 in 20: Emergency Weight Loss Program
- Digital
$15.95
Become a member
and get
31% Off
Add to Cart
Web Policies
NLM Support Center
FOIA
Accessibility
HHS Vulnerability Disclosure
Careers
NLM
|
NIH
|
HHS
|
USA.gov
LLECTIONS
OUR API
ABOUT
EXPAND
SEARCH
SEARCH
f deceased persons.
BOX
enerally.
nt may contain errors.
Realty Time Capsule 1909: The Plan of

-=-=-

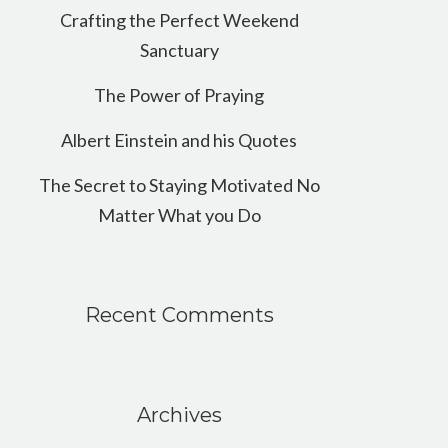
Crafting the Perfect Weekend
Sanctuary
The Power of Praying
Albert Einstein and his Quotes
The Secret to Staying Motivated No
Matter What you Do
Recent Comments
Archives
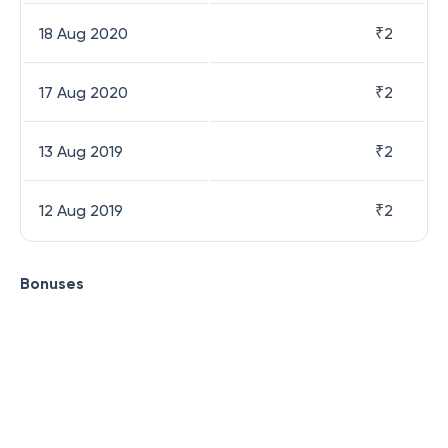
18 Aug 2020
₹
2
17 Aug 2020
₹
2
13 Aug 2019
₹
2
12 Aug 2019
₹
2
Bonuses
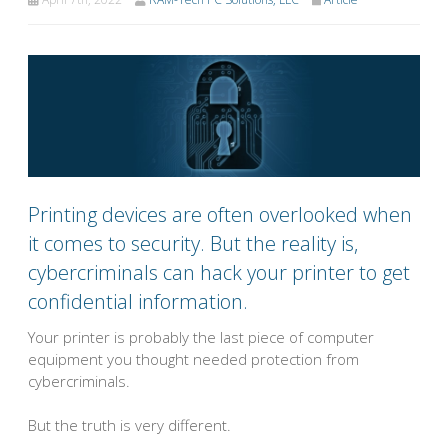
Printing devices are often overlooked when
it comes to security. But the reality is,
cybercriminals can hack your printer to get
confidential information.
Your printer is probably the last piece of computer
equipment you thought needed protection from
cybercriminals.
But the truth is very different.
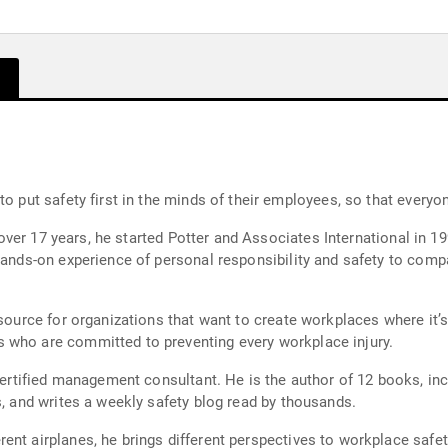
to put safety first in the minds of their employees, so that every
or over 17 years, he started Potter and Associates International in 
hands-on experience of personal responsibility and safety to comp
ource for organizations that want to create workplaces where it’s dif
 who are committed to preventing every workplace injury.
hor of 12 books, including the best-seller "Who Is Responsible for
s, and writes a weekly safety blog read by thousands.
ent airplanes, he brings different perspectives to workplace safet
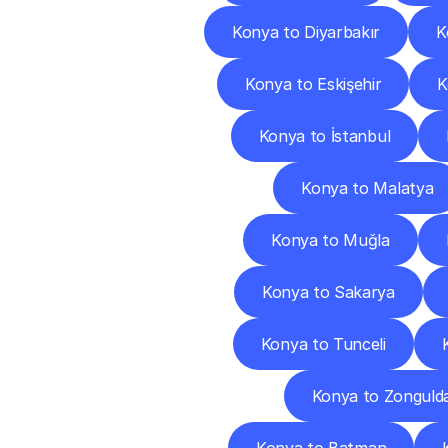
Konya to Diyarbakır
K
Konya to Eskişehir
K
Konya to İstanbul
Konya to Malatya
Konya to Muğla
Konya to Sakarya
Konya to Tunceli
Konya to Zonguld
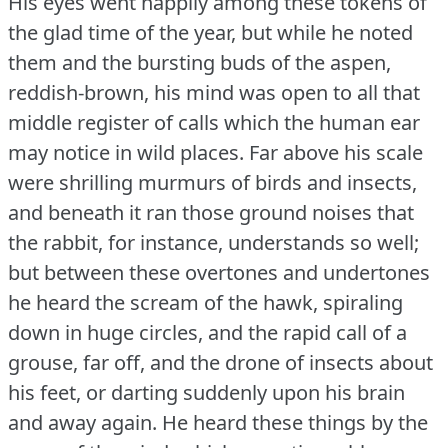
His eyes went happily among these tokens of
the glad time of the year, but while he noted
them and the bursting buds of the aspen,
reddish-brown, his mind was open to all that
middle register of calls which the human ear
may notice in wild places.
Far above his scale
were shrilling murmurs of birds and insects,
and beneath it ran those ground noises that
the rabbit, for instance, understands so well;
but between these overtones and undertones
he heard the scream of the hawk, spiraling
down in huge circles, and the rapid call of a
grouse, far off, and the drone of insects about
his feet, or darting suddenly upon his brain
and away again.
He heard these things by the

-=-=-

> **AIM OF THE TASK**: Within the listing above, the range opens at the line with "in 20: Emergency Weight Loss Program" and closes at the line with "nt may contain errors.". Reproduce exactly the lines of that range, including both ends.

> **ANSWER BOX**:
 in 20: Emergency Weight Loss Program
- Digital
$15.95
Become a member
and get
31% Off
Add to Cart
Web Policies
NLM Support Center
FOIA
Accessibility
HHS Vulnerability Disclosure
Careers
NLM
|
NIH
|
HHS
|
USA.gov
LLECTIONS
OUR API
ABOUT
EXPAND
SEARCH
SEARCH
f deceased persons.
BOX
enerally.
nt may contain errors.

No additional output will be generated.